The spread between RBOB gasoline in Chicago vs LA was nearly $1/gallon yesterday with Chicago-land values commanding a 65-cent premium to futures, while LA spot CARBOB held at a 30-cent discount. That spread will begin shrinking today as power has been restored to the Exxon Joliet refinery, and LA CARBOB is up more than 20 cents/gallon after transitioning to August delivery cycles.
The API reported inventory draws across the board last week with crude stocks down nearly 4 million barrels, gasoline inventories down by 2.8 million barrels and diesel inventories down by 1.5 million barrels. The EIA’s weekly report is due out at its normal time. We expect to see PADD 2 refinery runs drop by close to 200mb/day due to the downtime at Joliet and a recovery bounce in demand following last week’s holiday hangover.
The Atlantic remains quiet with no tropical activity forecast for the next week, but heavy thunderstorms are sweeping across large parts of the US, which will no double act as a damper on demand in the back half of this week. On the supply side, heavy rain and thunderstorms targeting the Beaumont/Pt Arthur and Lake Charles LA regions today puts roughly 15% of US refining capacity at risk for disruption. While these storms aren’t nearly the threat of a hurricane, we’ve already seen 2 of the refineries in that area knocked offline in July due to power issues, and we know the TX grid is proving vulnerable, so it will be a concern over the next 24-36 hours.
RIN values reached their highest levels in 6 months Tuesday, with both D4 and D6 values climbing above $.67/RIN. The rally comes as industry groups attempt to lobby congress this week to reinstate the biodiesel blenders tax credit, which is set to be replaced by the clean fuel producers credit at the end of the year. The main differences with the new CFPC rule is that it requires proof of reduced carbon intensity in order to qualify for more credit, and won’t apply to importers.
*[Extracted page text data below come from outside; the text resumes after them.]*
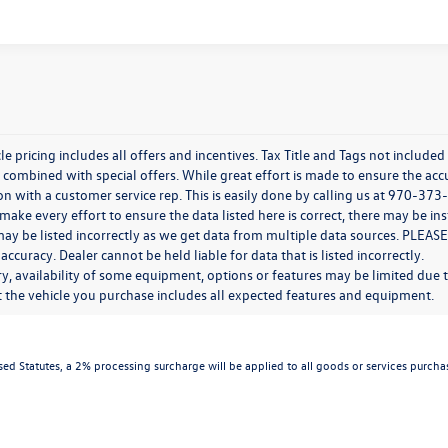
e pricing includes all offers and incentives. Tax Title and Tags not include
combined with special offers. While great effort is made to ensure the accur
n with a customer service rep. This is easily done by calling us at 970-373-
ake every effort to ensure the data listed here is correct, there may be in
ay be listed incorrectly as we get data from multiple data sources. PLEASE
 accuracy. Dealer cannot be held liable for data that is listed incorrectly.
y, availability of some equipment, options or features may be limited due t
at the vehicle you purchase includes all expected features and equipment.
d Statutes, a 2% processing surcharge will be applied to all goods or services purchas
The import flows of biofuels is becoming more of a focus lately as European Union officials have slapped anti-dumping tariffs on Chinese biodiesel to alleviate pressure on local producers who have been facing negative margins for nearly 2 years and have also opened an investigation into how that Chinese bio is being certified to qualify for the various government credits that subsidize the industry.
Meanwhile, Renewable Diesel producer Braya Renewable Fuels has been charged with a dozen different health and safety violations at its converted Newfoundland refinery after an explosion that killed 1 worker and injured 7 others in 2022. In the US, another distributor settled with the EPA for more than $1 million in penalties over violations of the renewable fuel standard and other clean air program requirements.